Google

mercoledì 18 luglio 2007

Il "vaffa..." non è più un'ingiuria ma una locuzione di uso comune

Il "vaffa" è ormai una locuzione di uso comune e per questo non può più essere considerato un'ingiuria, soprattutto all'interno di un discorso tra soggetti «in posizione di parità» e in risposta a frasi «che non postulano, per serietà ed importanza del loro contenuto, manifestazione di specifico rispetto».
Lo afferma la Cassazione, annullando senza rinvio una sentenza della Corte d'appello de L'Aquila, che aveva condannato un consigliere comunale, il quale, nel corso di una seduta del consiglio di Giulianova, si era rivolto con un "vaffa" al vicesindaco.

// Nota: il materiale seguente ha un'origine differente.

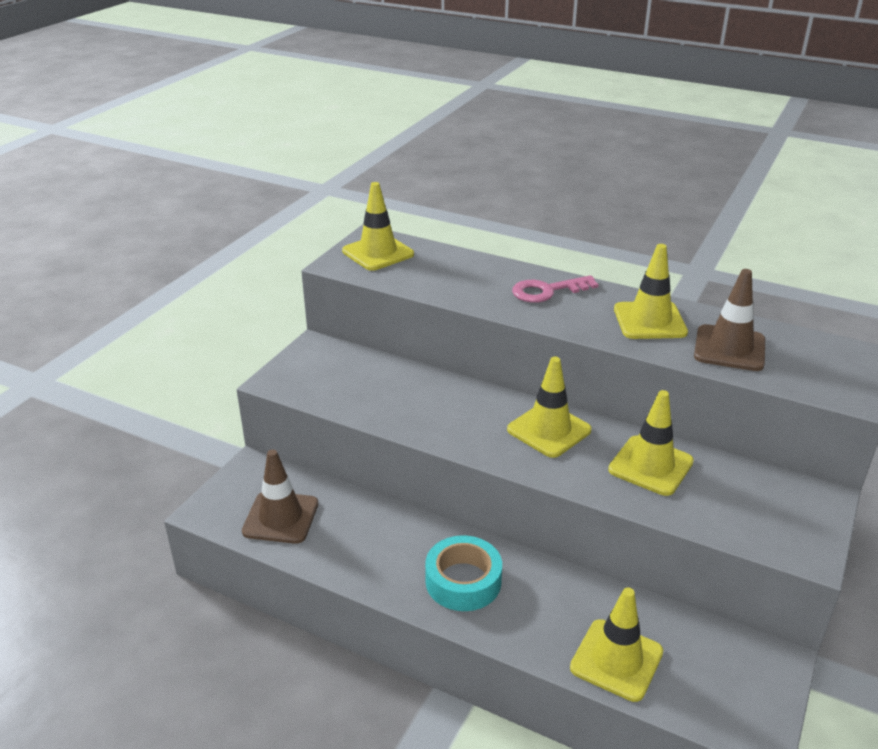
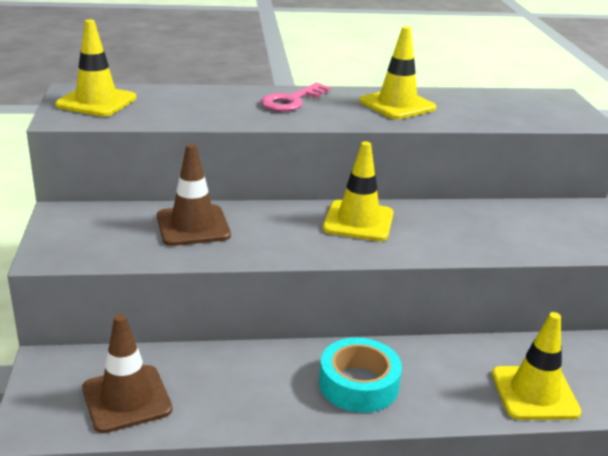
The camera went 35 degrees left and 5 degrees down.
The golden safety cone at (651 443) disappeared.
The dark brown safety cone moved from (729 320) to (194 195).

Per la Suprema Corte (quinta sezione penale, sentenza n.27966), «vi sono talune parole ed anche frasi che, pur rappresentative di concetti osceni o a carattere sessuale, sono diventate di uso comune ed hanno perso il loro carattere offensivo, prendendo il posto nel linguaggio corrente di altre aventi significato diverso, le quali invece vengono sempre meno utilizzate». Un simile fenomeno, osservano gli "ermellini", si è verificato rispetto a numerose locuzioni, quali «me ne fotto» al posto di «non mi cale», «è un gran casino» in luogo di «è una situazione disordinata»: il "vaffa", invece, è una parola che «viene frequentemente impiegata per dire «non infastidirmìi», «non voglio prenderti in considerazione», ovvero «lasciami in pace». L'uso «troppo frequente, quasi inflazionato» di espressioni di questo genere, scrive la Cassazione, «ha modificato in senso connotativo la loro carica: il che ha determinato e determina certamente un impoverimento del linguaggio e dell'educazione, non potendo peraltro negarsi che, in numerosi casi, l'impiego delle medesime non superi più la soglia della illiceità penale». In ogni caso, queste considerazioni, aggiungono gli "ermellini" sono «condizionate dal contesto in cui si inseriscono le espressioni citate: è evidente che se queste vengono pronunciate dall'interessato nei confronti di un insegnante che fa un'osservazione o di un vigile che fa una multa, esse assumono carattere di spregio; diversa è la situazione se esse si collocano nel discorso che si svolge tra soggetti in posizione di parità».